• **Task prompt**: Report each line of the data below that contains the word "series".

• **Record excerpts**:
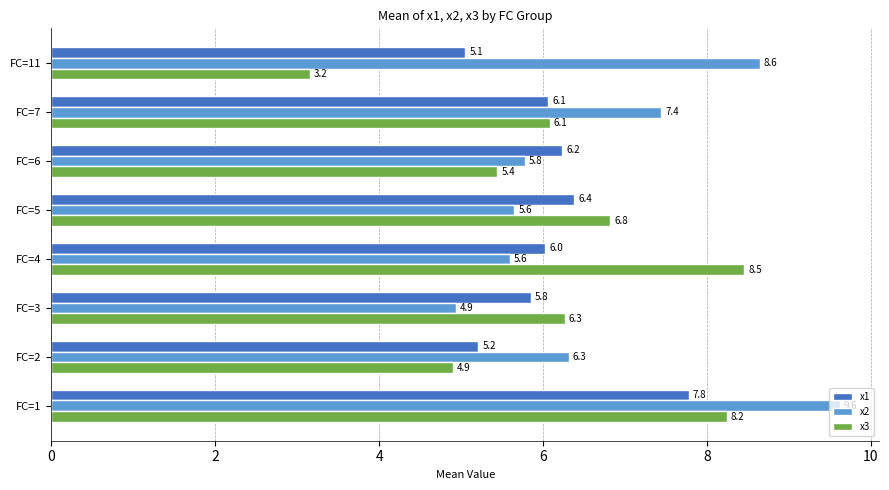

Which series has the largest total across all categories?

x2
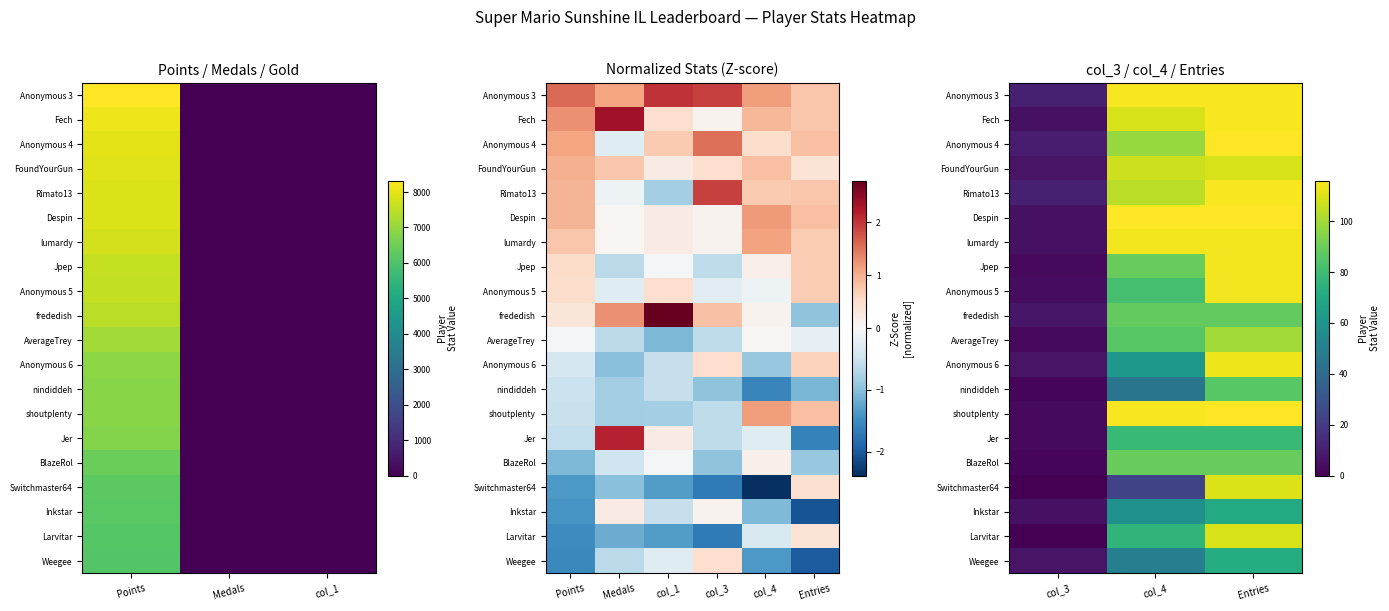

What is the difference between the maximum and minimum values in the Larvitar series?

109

--

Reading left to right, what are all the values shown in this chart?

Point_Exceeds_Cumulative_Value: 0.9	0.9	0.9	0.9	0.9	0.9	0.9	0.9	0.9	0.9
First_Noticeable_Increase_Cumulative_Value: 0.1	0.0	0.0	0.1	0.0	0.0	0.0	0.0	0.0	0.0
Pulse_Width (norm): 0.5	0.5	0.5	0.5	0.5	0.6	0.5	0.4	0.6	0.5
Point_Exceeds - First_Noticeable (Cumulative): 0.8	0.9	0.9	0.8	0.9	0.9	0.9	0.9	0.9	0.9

* * *

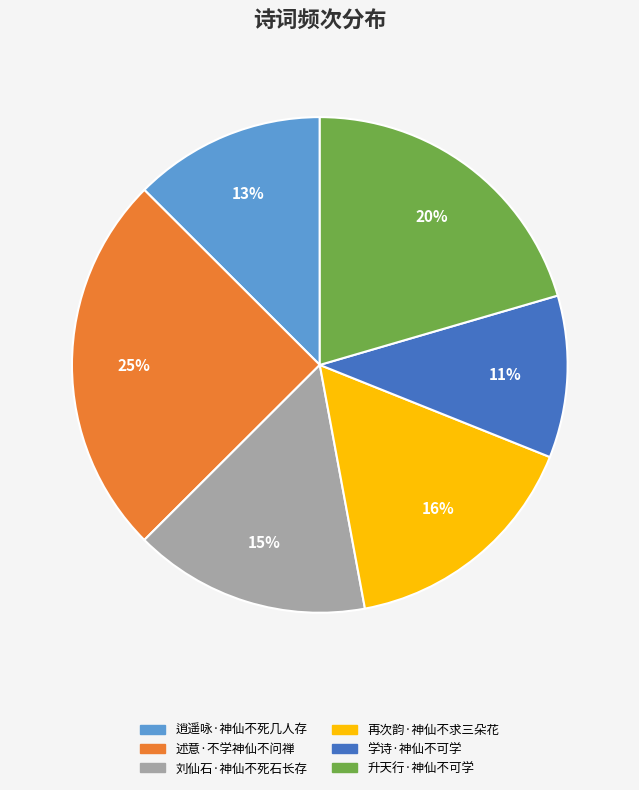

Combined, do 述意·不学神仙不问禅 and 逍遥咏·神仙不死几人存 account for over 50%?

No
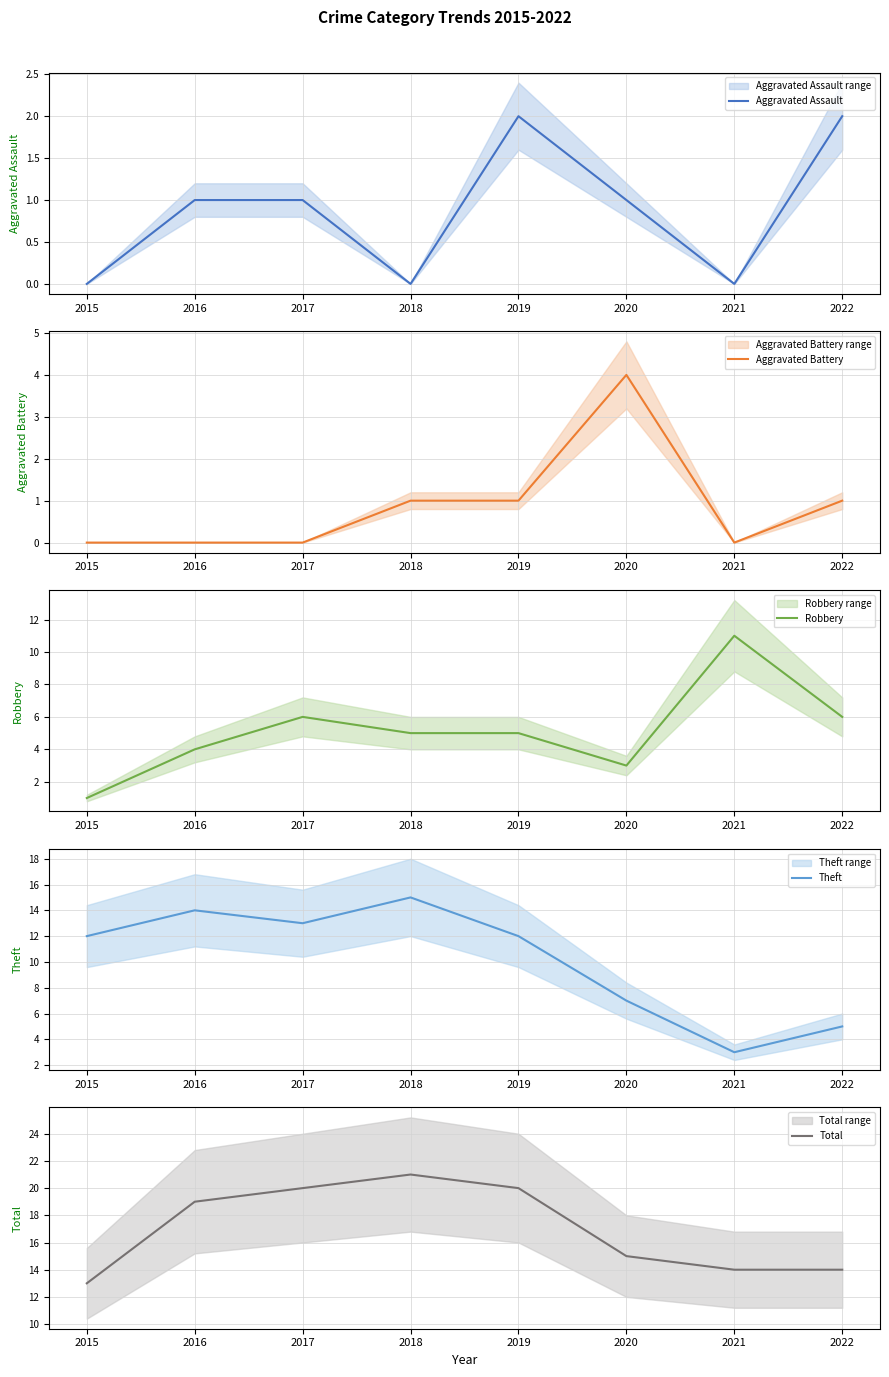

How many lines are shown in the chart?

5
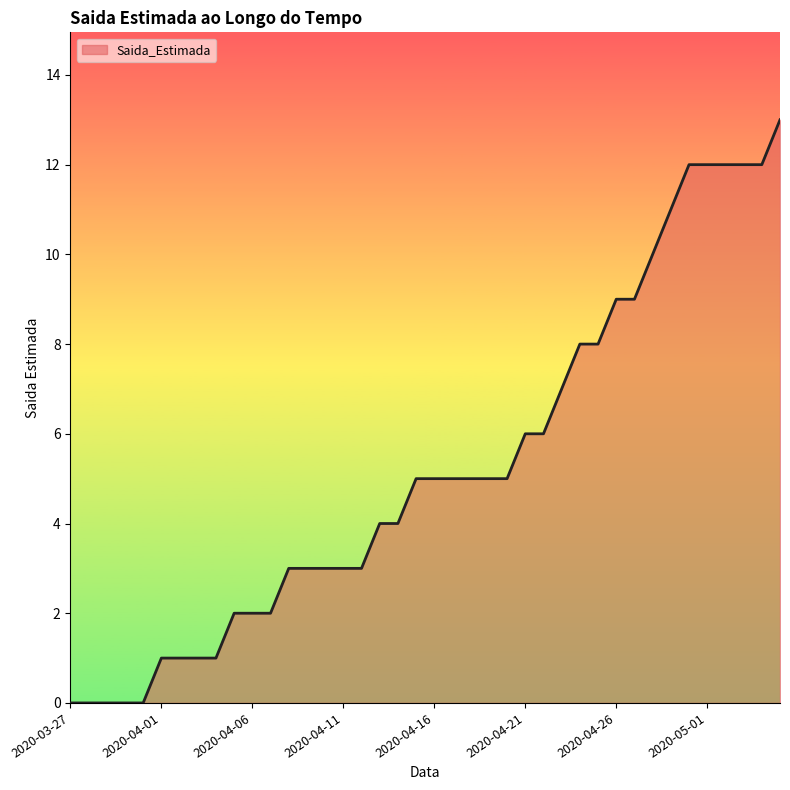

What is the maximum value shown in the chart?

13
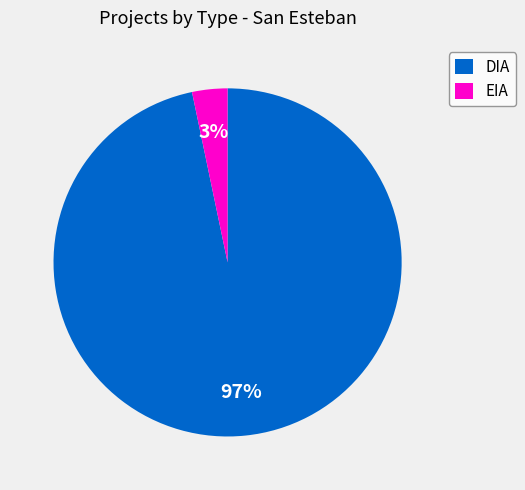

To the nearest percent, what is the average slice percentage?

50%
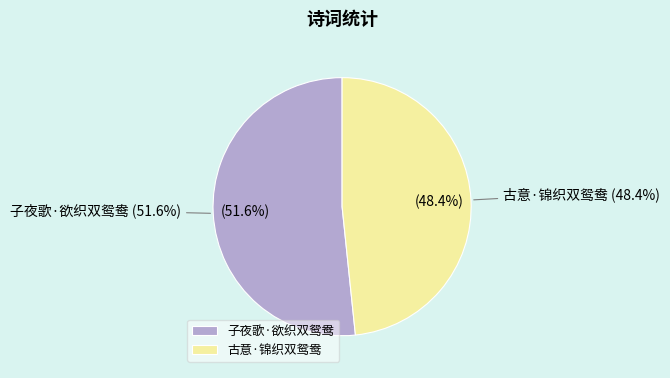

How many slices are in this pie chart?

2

• **Final answer**:
Which series has the largest total across all categories?
What is the difference between the maximum and minimum values in the Larvitar series?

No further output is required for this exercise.